Ceci étant dit, contrairement à ce qui est affirmé dans l'article, il ne me semble pas que la SGDL ait jamais signé la moindre tribune en faveur de la liberté d'importuner. Marie Sellier, son ancienne présidente, l'a fait, mais ça n'engage en rien la SGDL, de même que les raccourcis que Sfar a présentés à la radio (ou, moins poliment, des conneries qu'il a débitées), devraient être oubliées et ne reflètent pas la pensée exacte de la Ligue, ni même probablement la sienne.



Je suis clairement pro-Ligue parce que les solutions proposées me semblent logiques et juste, et servir notre combat. Je trouve la menace de procès de la SGDL ridicule. Mais asséner des demi-vérités ne sert personne, et tout cela va bientôt virer aux guerres picrocholines. Il faut comprendre que la SGDL s'énerve si un jour, on l'attaque sur sa moralité financière, et le lendemain qu'on l'accuse d'être anti-féministe.

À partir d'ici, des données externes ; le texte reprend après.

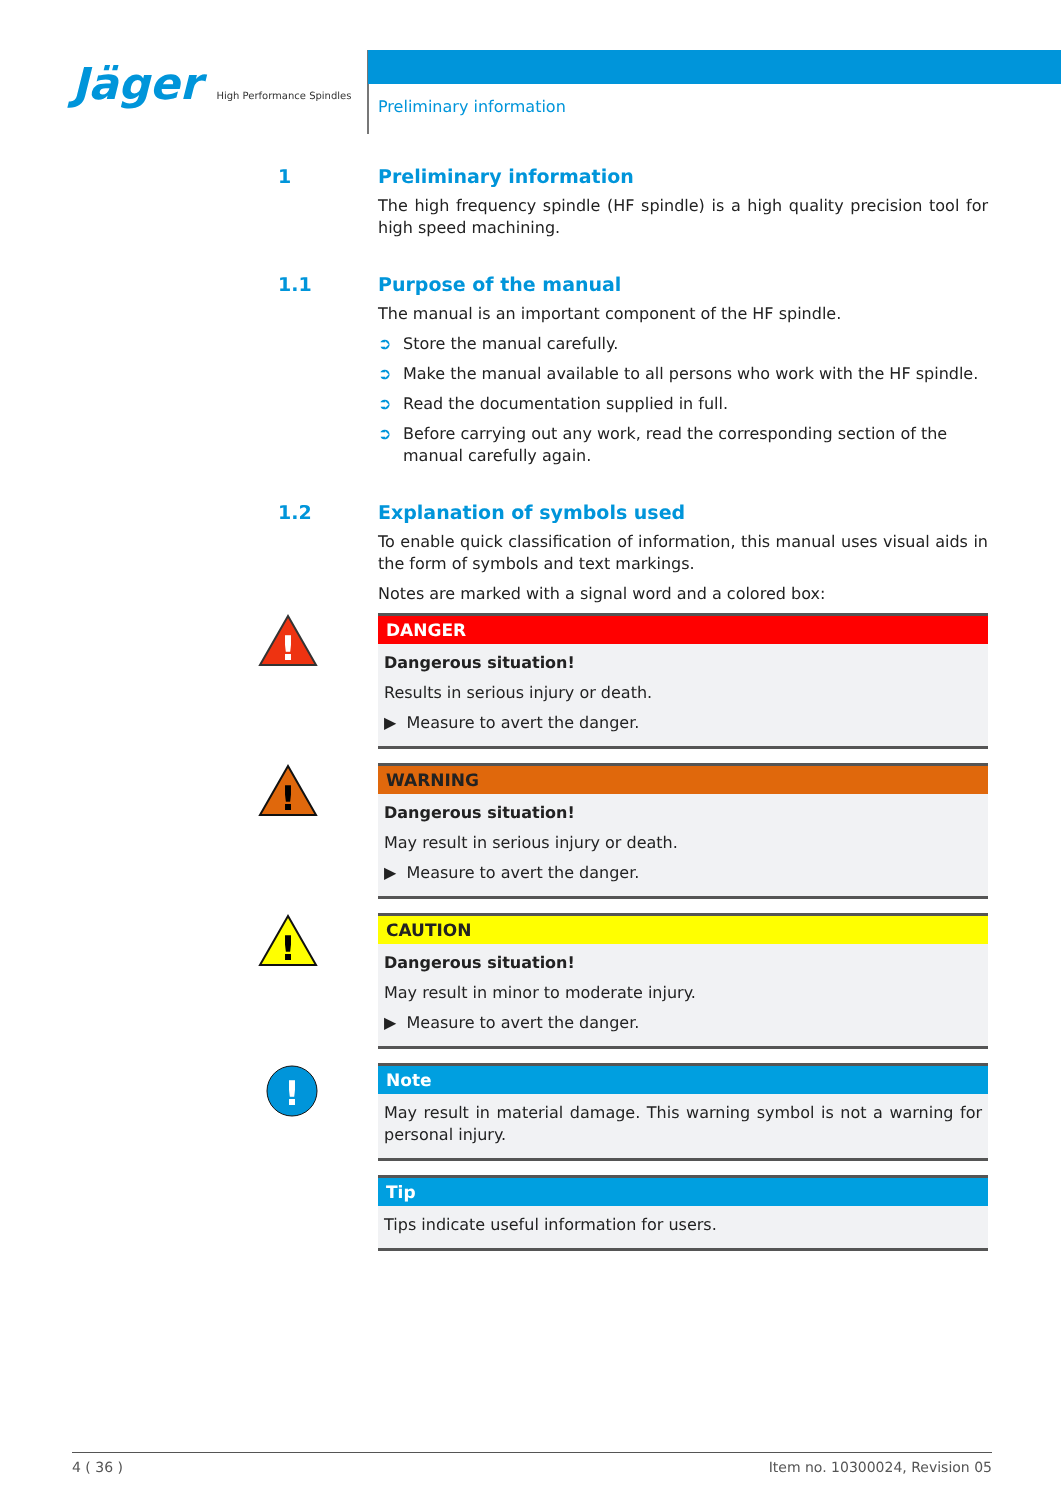Jäger High Performance Spindles
Preliminary information
1 Preliminary information
The high frequency spindle (HF spindle) is a high quality precision tool for high speed machining.
1.1 Purpose of the manual
The manual is an important component of the HF spindle.
➲ Store the manual carefully.
➲ Make the manual available to all persons who work with the HF spindle.
➲ Read the documentation supplied in full.
➲ Before carrying out any work, read the corresponding section of the manual carefully again.
1.2 Explanation of symbols used
To enable quick classification of information, this manual uses visual aids in the form of symbols and text markings.
Notes are marked with a signal word and a colored box:
!
DANGER
Dangerous situation!
Results in serious injury or death.
▶ Measure to avert the danger.
!
WARNING
Dangerous situation!
May result in serious injury or death.
▶ Measure to avert the danger.
!
CAUTION
Dangerous situation!
May result in minor to moderate injury.
▶ Measure to avert the danger.
!
Note
May result in material damage. This warning symbol is not a warning for personal injury.
Tip
Tips indicate useful information for users.
4 ( 36 ) Item no. 10300024, Revision 05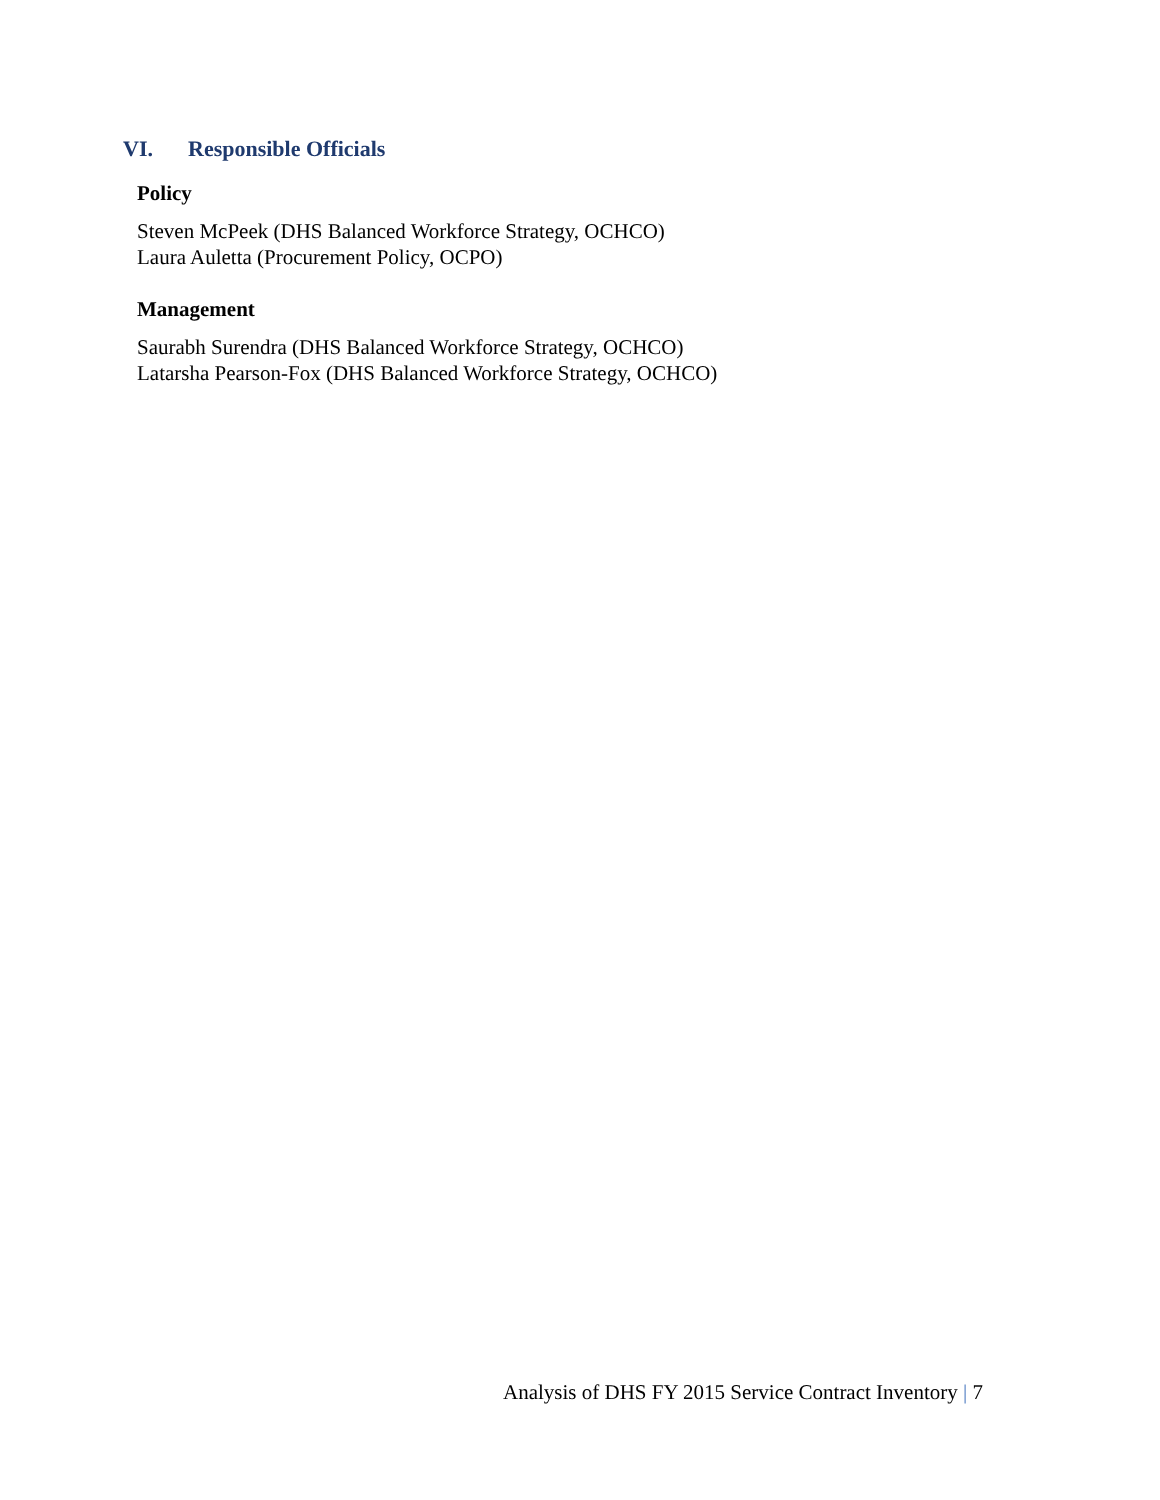VI. Responsible Officials
Policy
Steven McPeek (DHS Balanced Workforce Strategy, OCHCO)
Laura Auletta (Procurement Policy, OCPO)
Management
Saurabh Surendra (DHS Balanced Workforce Strategy, OCHCO)
Latarsha Pearson-Fox (DHS Balanced Workforce Strategy, OCHCO)
Analysis of DHS FY 2015 Service Contract Inventory | 7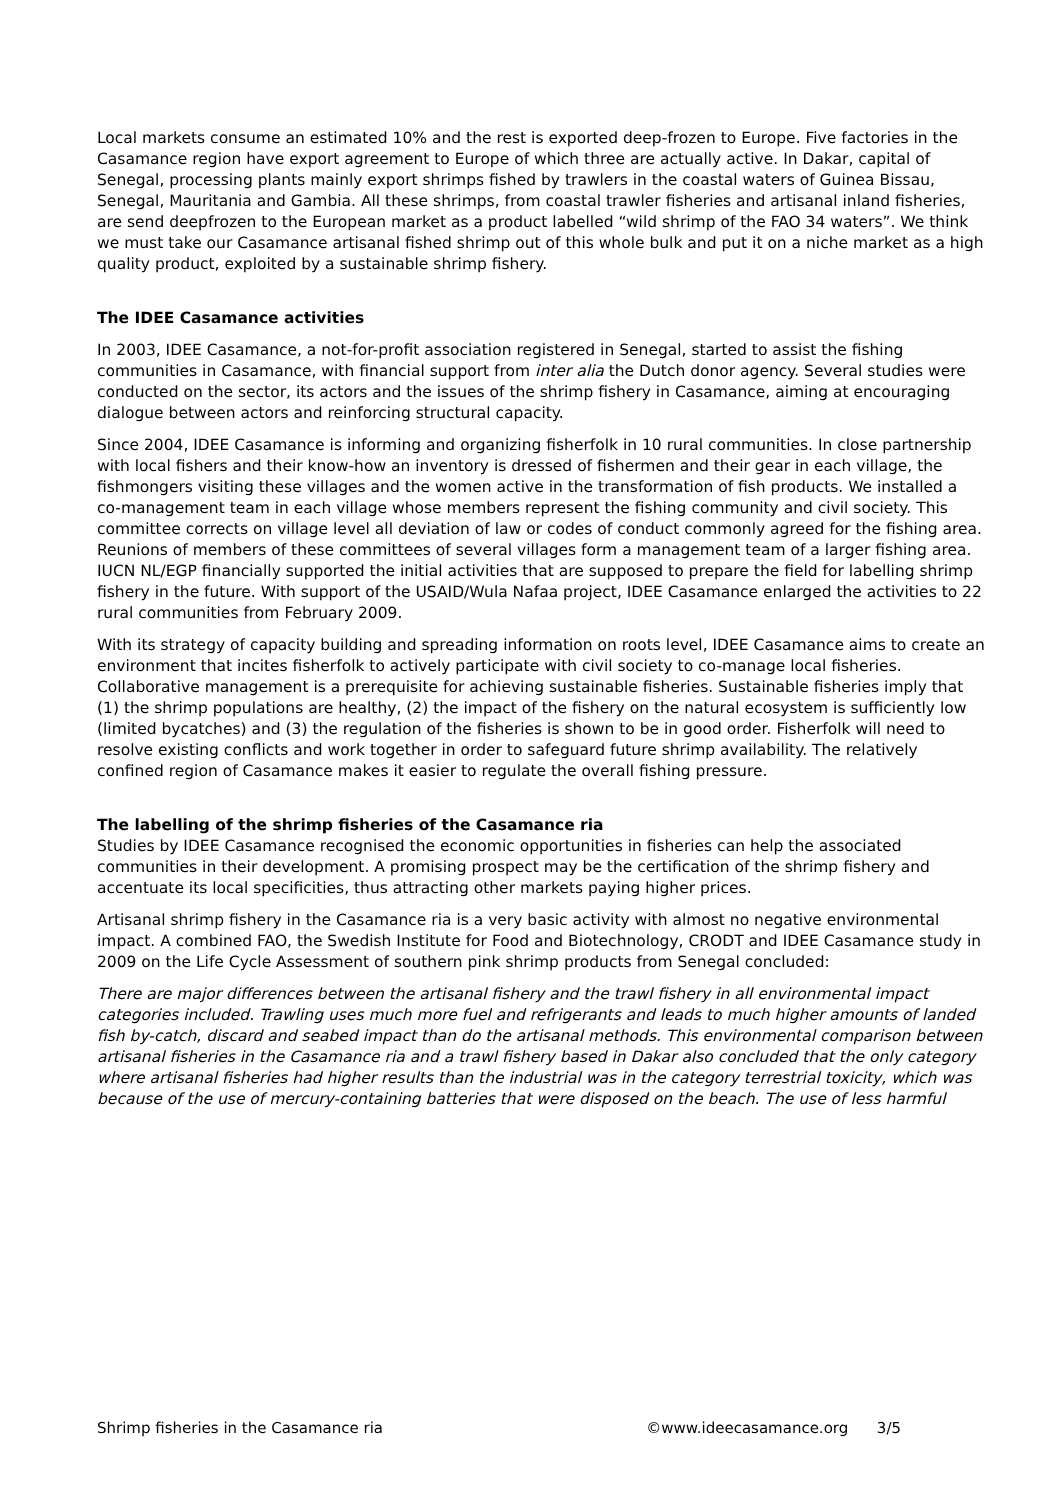Local markets consume an estimated 10% and the rest is exported deep-frozen to Europe. Five factories in the Casamance region have export agreement to Europe of which three are actually active. In Dakar, capital of Senegal, processing plants mainly export shrimps fished by trawlers in the coastal waters of Guinea Bissau, Senegal, Mauritania and Gambia. All these shrimps, from coastal trawler fisheries and artisanal inland fisheries, are send deepfrozen to the European market as a product labelled “wild shrimp of the FAO 34 waters”. We think we must take our Casamance artisanal fished shrimp out of this whole bulk and put it on a niche market as a high quality product, exploited by a sustainable shrimp fishery.
The IDEE Casamance activities
In 2003, IDEE Casamance, a not-for-profit association registered in Senegal, started to assist the fishing communities in Casamance, with financial support from inter alia the Dutch donor agency. Several studies were conducted on the sector, its actors and the issues of the shrimp fishery in Casamance, aiming at encouraging dialogue between actors and reinforcing structural capacity.
Since 2004, IDEE Casamance is informing and organizing fisherfolk in 10 rural communities. In close partnership with local fishers and their know-how an inventory is dressed of fishermen and their gear in each village, the fishmongers visiting these villages and the women active in the transformation of fish products. We installed a co-management team in each village whose members represent the fishing community and civil society. This committee corrects on village level all deviation of law or codes of conduct commonly agreed for the fishing area. Reunions of members of these committees of several villages form a management team of a larger fishing area. IUCN NL/EGP financially supported the initial activities that are supposed to prepare the field for labelling shrimp fishery in the future. With support of the USAID/Wula Nafaa project, IDEE Casamance enlarged the activities to 22 rural communities from February 2009.
With its strategy of capacity building and spreading information on roots level, IDEE Casamance aims to create an environment that incites fisherfolk to actively participate with civil society to co-manage local fisheries. Collaborative management is a prerequisite for achieving sustainable fisheries. Sustainable fisheries imply that (1) the shrimp populations are healthy, (2) the impact of the fishery on the natural ecosystem is sufficiently low (limited bycatches) and (3) the regulation of the fisheries is shown to be in good order. Fisherfolk will need to resolve existing conflicts and work together in order to safeguard future shrimp availability. The relatively confined region of Casamance makes it easier to regulate the overall fishing pressure.
The labelling of the shrimp fisheries of the Casamance ria
Studies by IDEE Casamance recognised the economic opportunities in fisheries can help the associated communities in their development. A promising prospect may be the certification of the shrimp fishery and accentuate its local specificities, thus attracting other markets paying higher prices.
Artisanal shrimp fishery in the Casamance ria is a very basic activity with almost no negative environmental impact. A combined FAO, the Swedish Institute for Food and Biotechnology, CRODT and IDEE Casamance study in 2009 on the Life Cycle Assessment of southern pink shrimp products from Senegal concluded:
There are major differences between the artisanal fishery and the trawl fishery in all environmental impact categories included. Trawling uses much more fuel and refrigerants and leads to much higher amounts of landed fish by-catch, discard and seabed impact than do the artisanal methods. This environmental comparison between artisanal fisheries in the Casamance ria and a trawl fishery based in Dakar also concluded that the only category where artisanal fisheries had higher results than the industrial was in the category terrestrial toxicity, which was because of the use of mercury-containing batteries that were disposed on the beach. The use of less harmful
Shrimp fisheries in the Casamance ria ©www.ideecasamance.org 3/5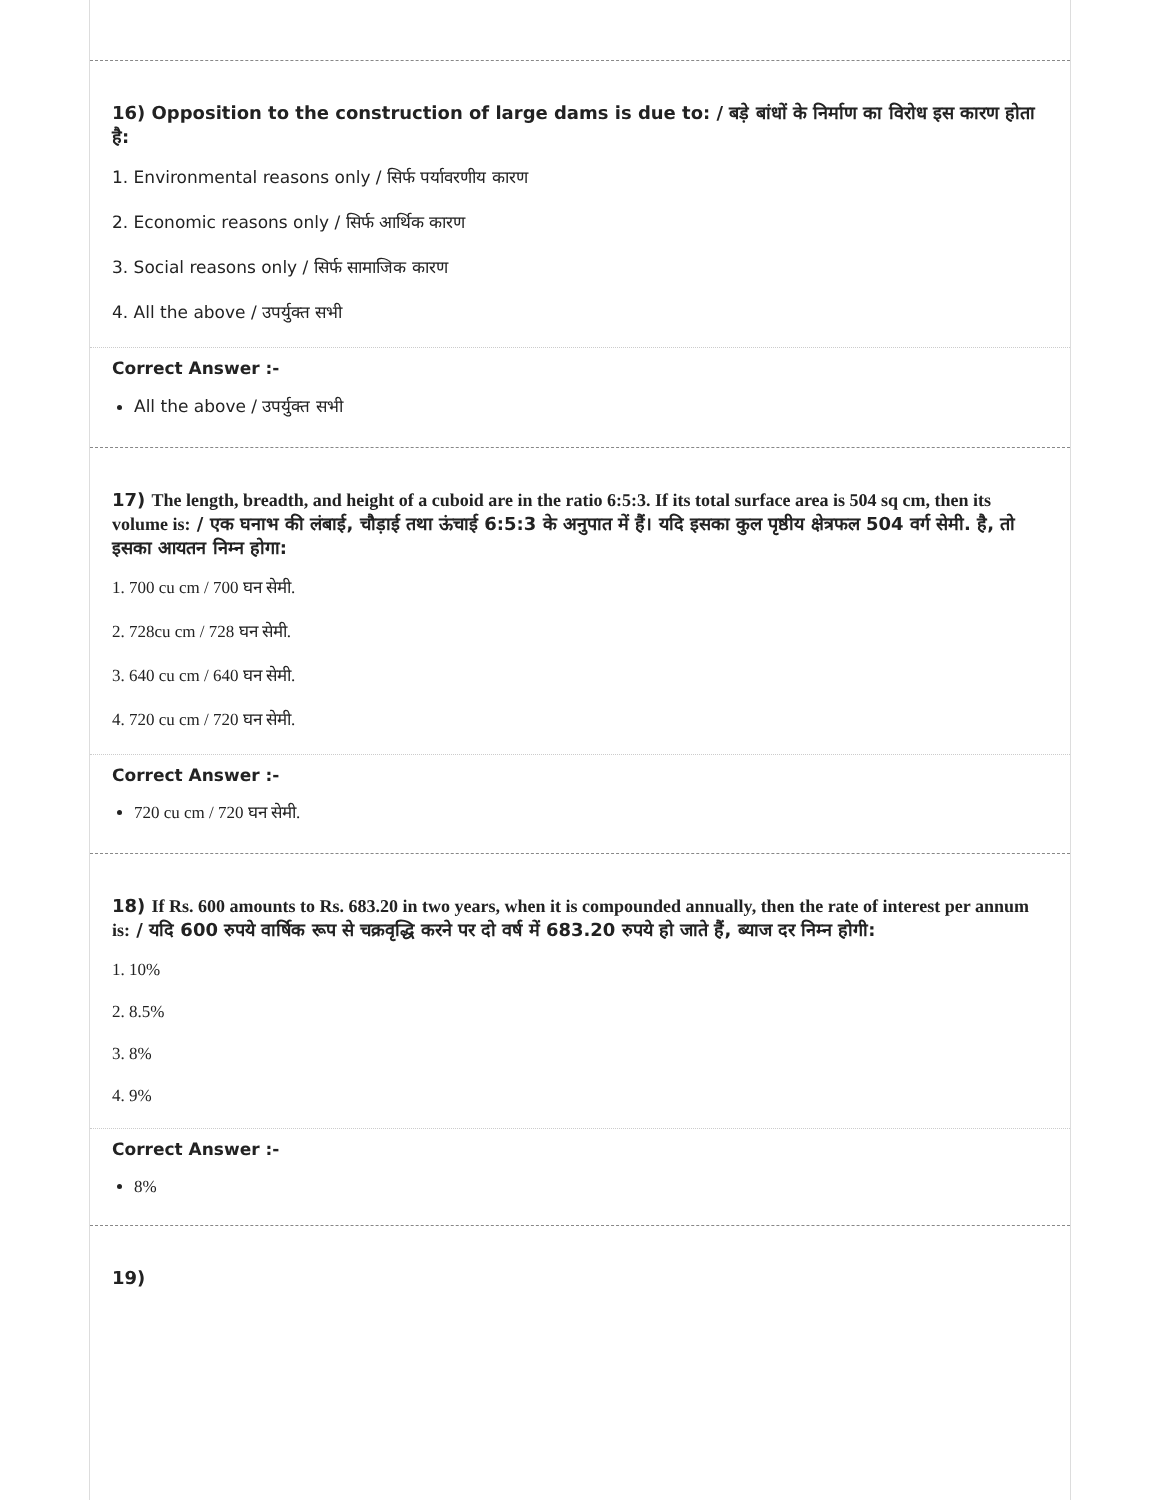16) Opposition to the construction of large dams is due to: / बड़े बांधों के निर्माण का विरोध इस कारण होता है:
1. Environmental reasons only / सिर्फ पर्यावरणीय कारण
2. Economic reasons only / सिर्फ आर्थिक कारण
3. Social reasons only / सिर्फ सामाजिक कारण
4. All the above / उपर्युक्त सभी
Correct Answer :-
All the above / उपर्युक्त सभी
17) The length, breadth, and height of a cuboid are in the ratio 6:5:3. If its total surface area is 504 sq cm, then its volume is: / एक घनाभ की लंबाई, चौड़ाई तथा ऊंचाई 6:5:3 के अनुपात में हैं। यदि इसका कुल पृष्ठीय क्षेत्रफल 504 वर्ग सेमी. है, तो इसका आयतन निम्न होगा:
1. 700 cu cm / 700 घन सेमी.
2. 728cu cm / 728 घन सेमी.
3. 640 cu cm / 640 घन सेमी.
4. 720 cu cm / 720 घन सेमी.
Correct Answer :-
720 cu cm / 720 घन सेमी.
18) If Rs. 600 amounts to Rs. 683.20 in two years, when it is compounded annually, then the rate of interest per annum is: / यदि 600 रुपये वार्षिक रूप से चक्रवृद्धि करने पर दो वर्ष में 683.20 रुपये हो जाते हैं, ब्याज दर निम्न होगी:
1. 10%
2. 8.5%
3. 8%
4. 9%
Correct Answer :-
8%
19)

Si je me trompe et si la SGDL a signé cette tribune sur la liberté d'importunité, alors merci de m'indiquer un lien, parce que là, ce serait grave.
Bonjour,



La tribune est bien signée "Présidente de la Société des Gens de lettres", encore aujourd'hui.

C'est bien parce qu'elle s'en est expliquée que je n'ai pas rendu ma carte d'adhérente à l'époque, et pour les raisons que vous évoquez. Mais si je signais aujourd'hui une pétition formellement en ma qualité de "Présidente" et pas de "Samantha", je sais ce que cela engagerait.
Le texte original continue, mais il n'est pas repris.